Consignes des tâches:
1. Dressez la liste de toutes les publications dans lesquelles Edmond Bonnaffé publiait, d'après l'extrait à lire.
2. Selon l'extrait à lire, quelle est la ville natale de Pitre-Chevalier ?

Jules Verne Pitre-Chevalier Édouard Bonnaffé
Trois écrivains fascinés par l ’ océan et inspirés par leurs origines bretonnes
Benoît Bonnaffé
Flirt sur le Channel est une nouvelle , publiée par mon arrière-grand-père , Édouard Bonnaffé , en décembre 1888 , alors qu ’ il était âgé de 19 ans .
Avant de la lire , je vous propose de la situer dans un contexte familial et maritime influencé par Jules Verne .
Origines d ’ Édouard , du côté paternel : des armateurs
Cinquième et dernier enfant d ’ Edmond Bonnaffé et de Marguerite Chevalier , Édouard est né à Paris en décembre 1867 et il y est décédé à 66 ans en janvier 1934 . Son père Edmond , né au Havre d ’ une famille d ’ armateurs avait abandonné la tradition après un siècle de succès et de déboires dans ce métier . Après des études de droit contrariées par la révolution de 1848 , Edmond entra à la compagnie des chemins de fer de l ’ Ouest . À 35 ans , le 7 janvier 1861 , il épousa Marguerite Chevalier , la fille unique de Pierre François Chevalier dit Pitre-Chevalier , ( Pitre signifiant Pierre ), né à Paimbœuf , journaliste au Figaro dont il fut directeur de la rédaction , écrivain aux facettes multiples comme on le verra dans la mouvance du courant romantique . Edmond cessa de travailler à la compagnie des chemins de fer de l ’ Ouest après son mariage avec l ’ héritière de Pitre-Chevalier . Il acheta un hôtel particulier à Paris rue de la Faisanderie et mena une vie de critique d ’ art . Cet érudit reconnu publiait au Figaro , à la Revue des 2 Mondes , à la Gazette des beaux-arts et au Journal des artistes . Il tenait salon chez lui le dimanche et recevait des célébrités littéraires , comme José Maria de Heredia , à qui il inspira des poèmes .

Données extraites:
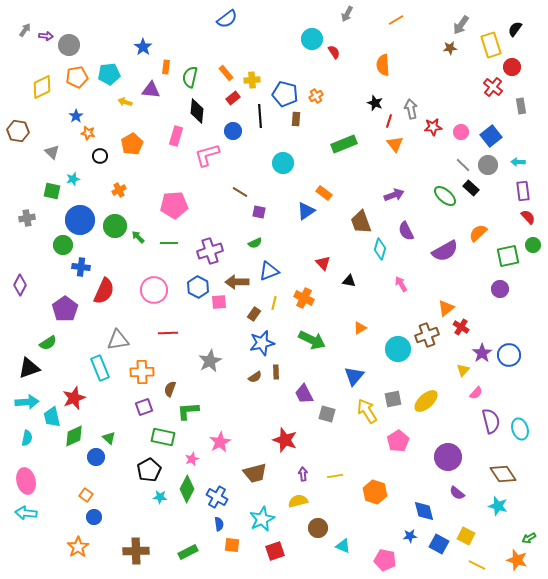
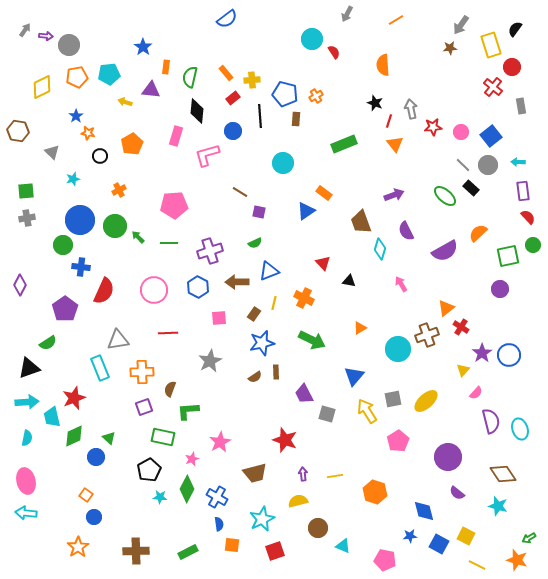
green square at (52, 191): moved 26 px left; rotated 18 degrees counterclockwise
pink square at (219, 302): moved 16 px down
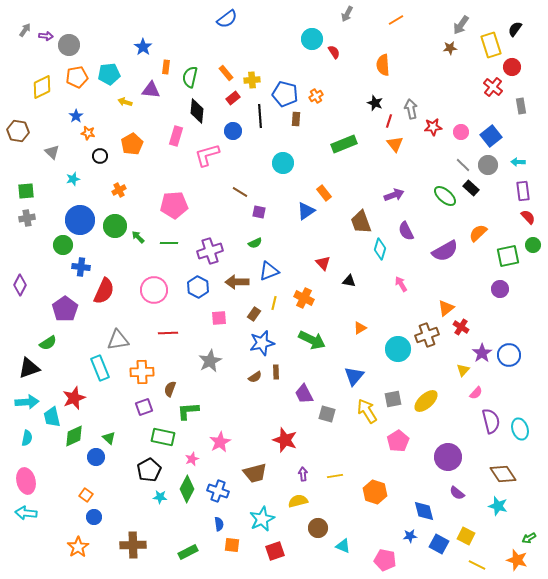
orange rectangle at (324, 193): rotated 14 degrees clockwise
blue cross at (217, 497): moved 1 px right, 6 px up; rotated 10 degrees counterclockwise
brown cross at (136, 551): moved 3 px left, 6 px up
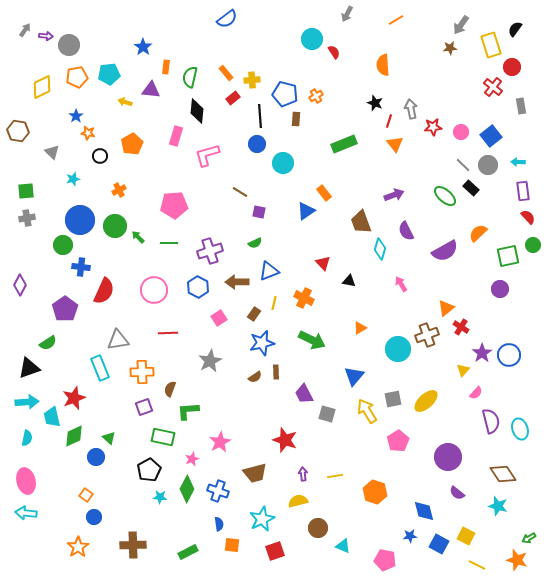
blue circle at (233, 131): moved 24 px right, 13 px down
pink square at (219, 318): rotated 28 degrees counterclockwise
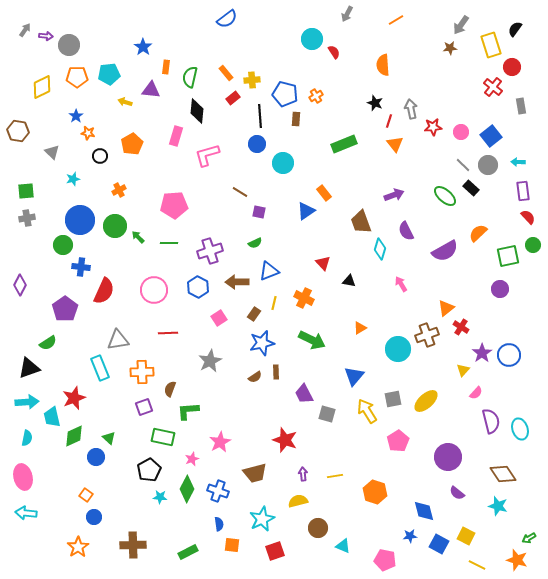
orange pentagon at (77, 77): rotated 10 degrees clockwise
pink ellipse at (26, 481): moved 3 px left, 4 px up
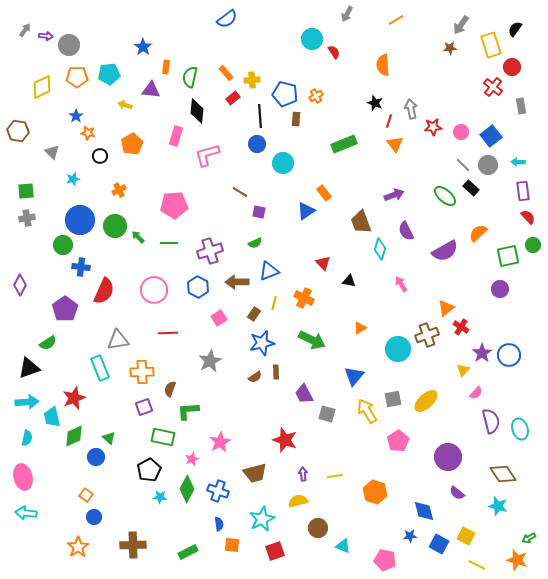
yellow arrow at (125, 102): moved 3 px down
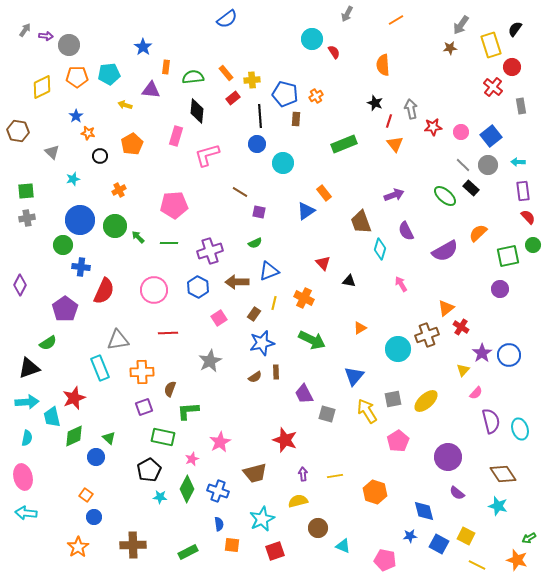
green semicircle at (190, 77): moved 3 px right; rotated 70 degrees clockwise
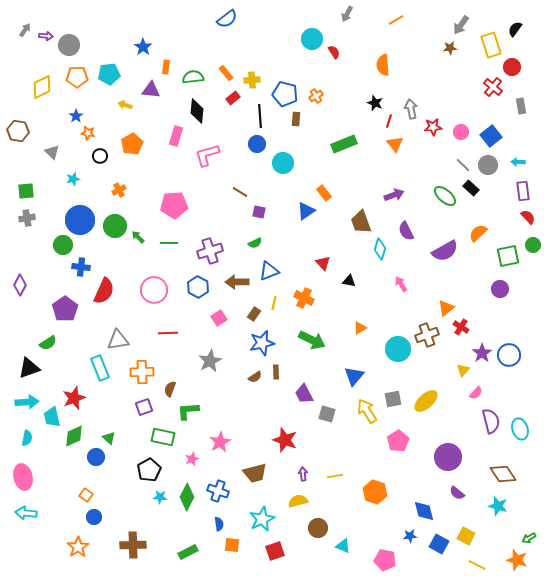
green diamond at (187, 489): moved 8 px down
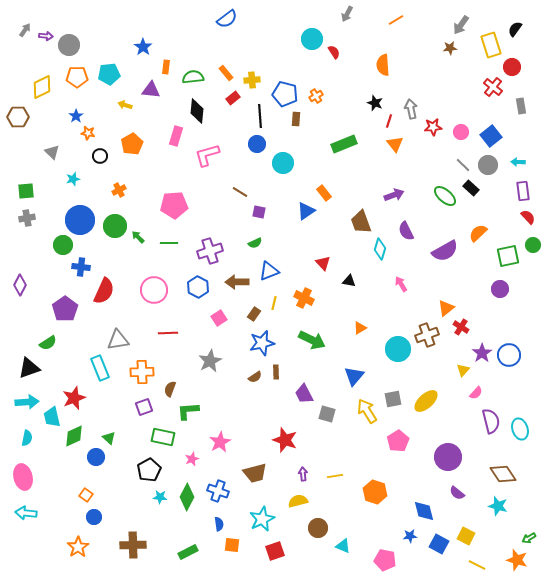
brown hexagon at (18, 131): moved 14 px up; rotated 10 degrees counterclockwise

--

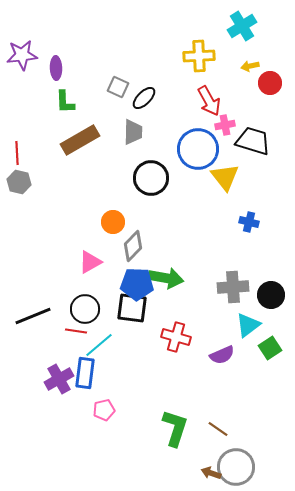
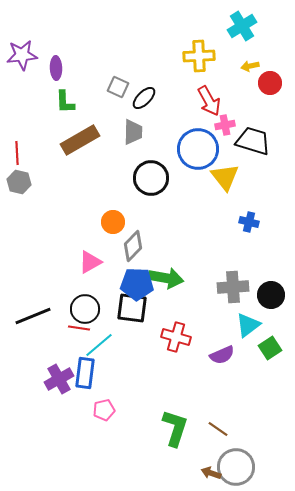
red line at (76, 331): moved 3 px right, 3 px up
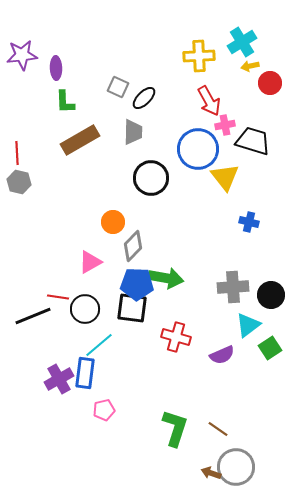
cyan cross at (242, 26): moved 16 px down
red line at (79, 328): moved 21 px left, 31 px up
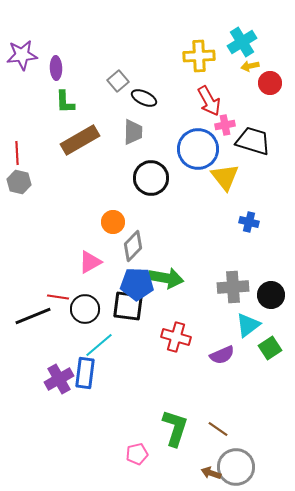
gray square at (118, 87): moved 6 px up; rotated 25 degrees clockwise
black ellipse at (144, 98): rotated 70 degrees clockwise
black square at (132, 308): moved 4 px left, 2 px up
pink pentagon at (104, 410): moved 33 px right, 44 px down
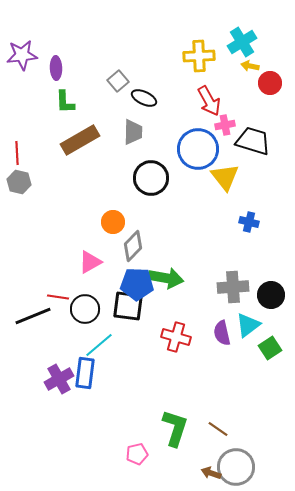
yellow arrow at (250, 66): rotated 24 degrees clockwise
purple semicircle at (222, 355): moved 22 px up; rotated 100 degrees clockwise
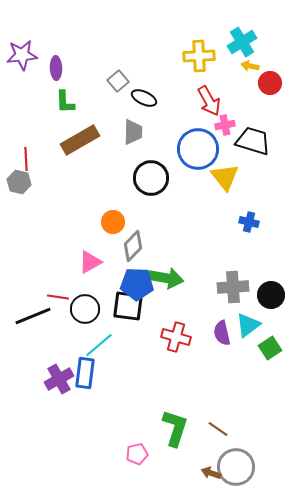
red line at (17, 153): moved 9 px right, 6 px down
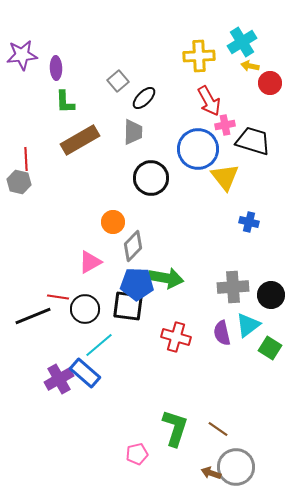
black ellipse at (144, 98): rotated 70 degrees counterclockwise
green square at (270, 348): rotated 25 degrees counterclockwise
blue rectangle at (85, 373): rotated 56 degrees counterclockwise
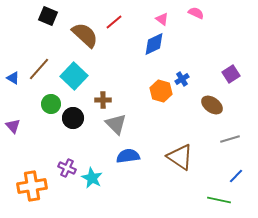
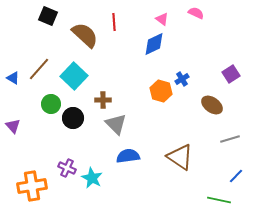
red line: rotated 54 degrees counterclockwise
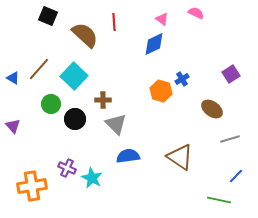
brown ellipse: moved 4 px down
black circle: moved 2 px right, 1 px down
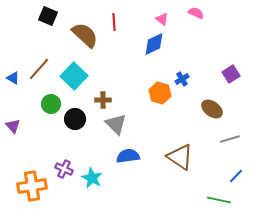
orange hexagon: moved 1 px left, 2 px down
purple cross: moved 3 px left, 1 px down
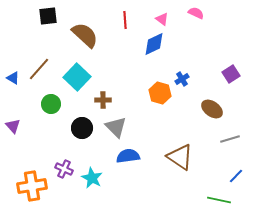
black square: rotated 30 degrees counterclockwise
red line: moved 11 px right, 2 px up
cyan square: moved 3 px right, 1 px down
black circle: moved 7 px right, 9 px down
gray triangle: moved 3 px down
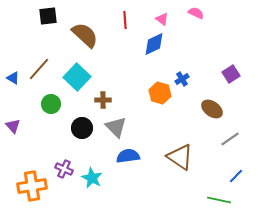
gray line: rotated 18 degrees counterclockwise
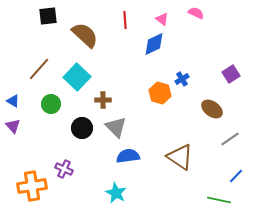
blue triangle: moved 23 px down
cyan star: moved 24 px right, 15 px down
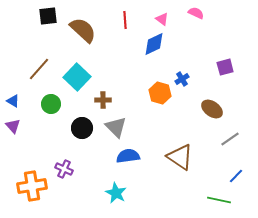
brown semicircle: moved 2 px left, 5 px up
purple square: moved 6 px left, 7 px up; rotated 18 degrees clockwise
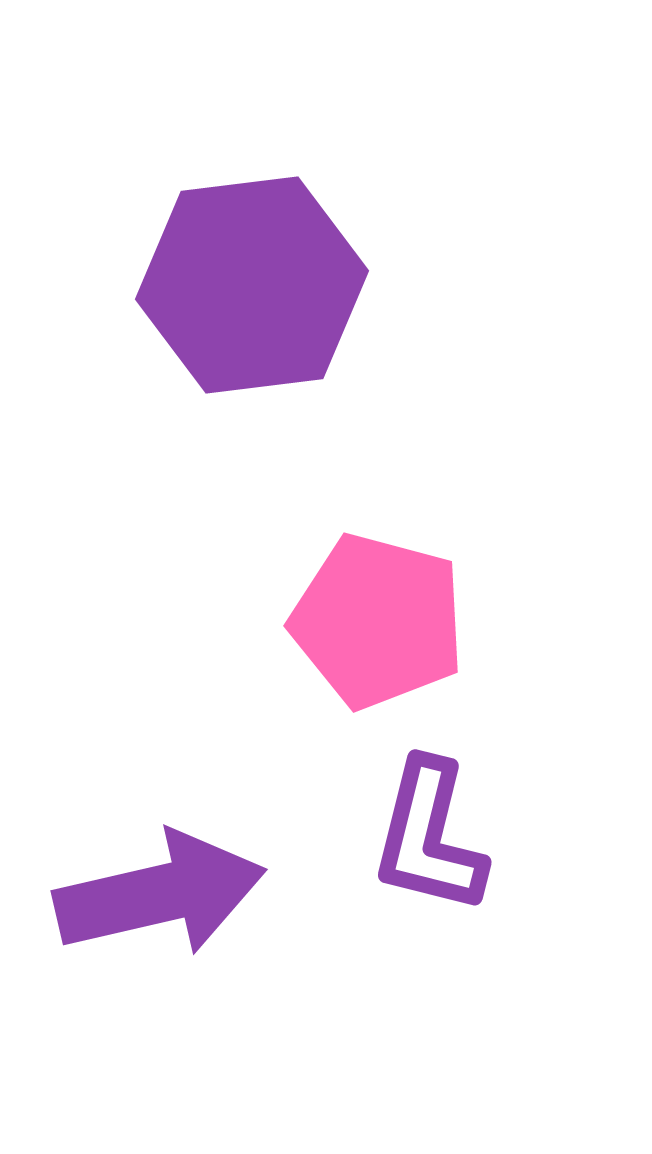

---

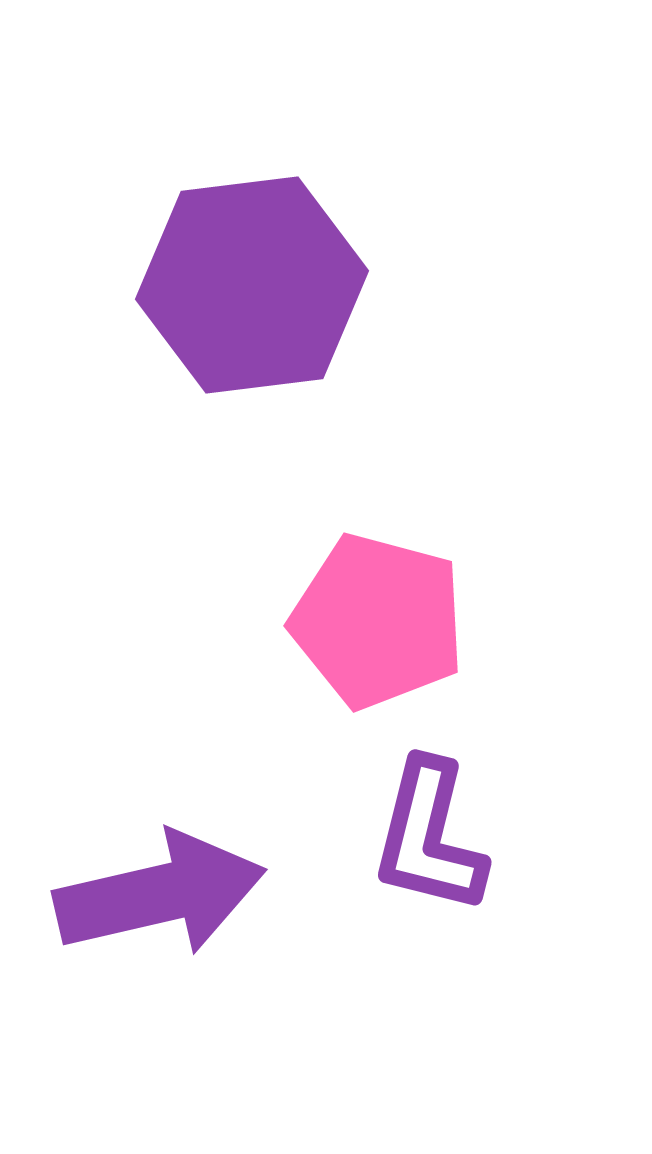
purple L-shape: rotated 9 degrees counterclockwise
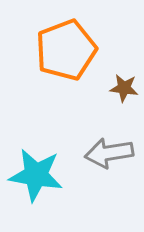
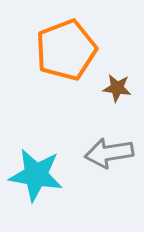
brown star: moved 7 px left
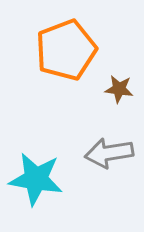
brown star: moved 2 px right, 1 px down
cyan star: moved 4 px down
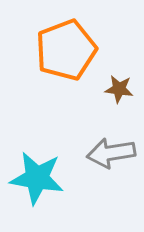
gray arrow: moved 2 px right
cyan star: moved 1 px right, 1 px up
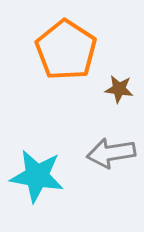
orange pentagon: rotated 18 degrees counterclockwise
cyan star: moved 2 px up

Réponses par tâche:
1. Le Figaro, la Revue des 2 Mondes, la Gazette des beaux-arts et le Journal des artistes.

2. Paimbœuf.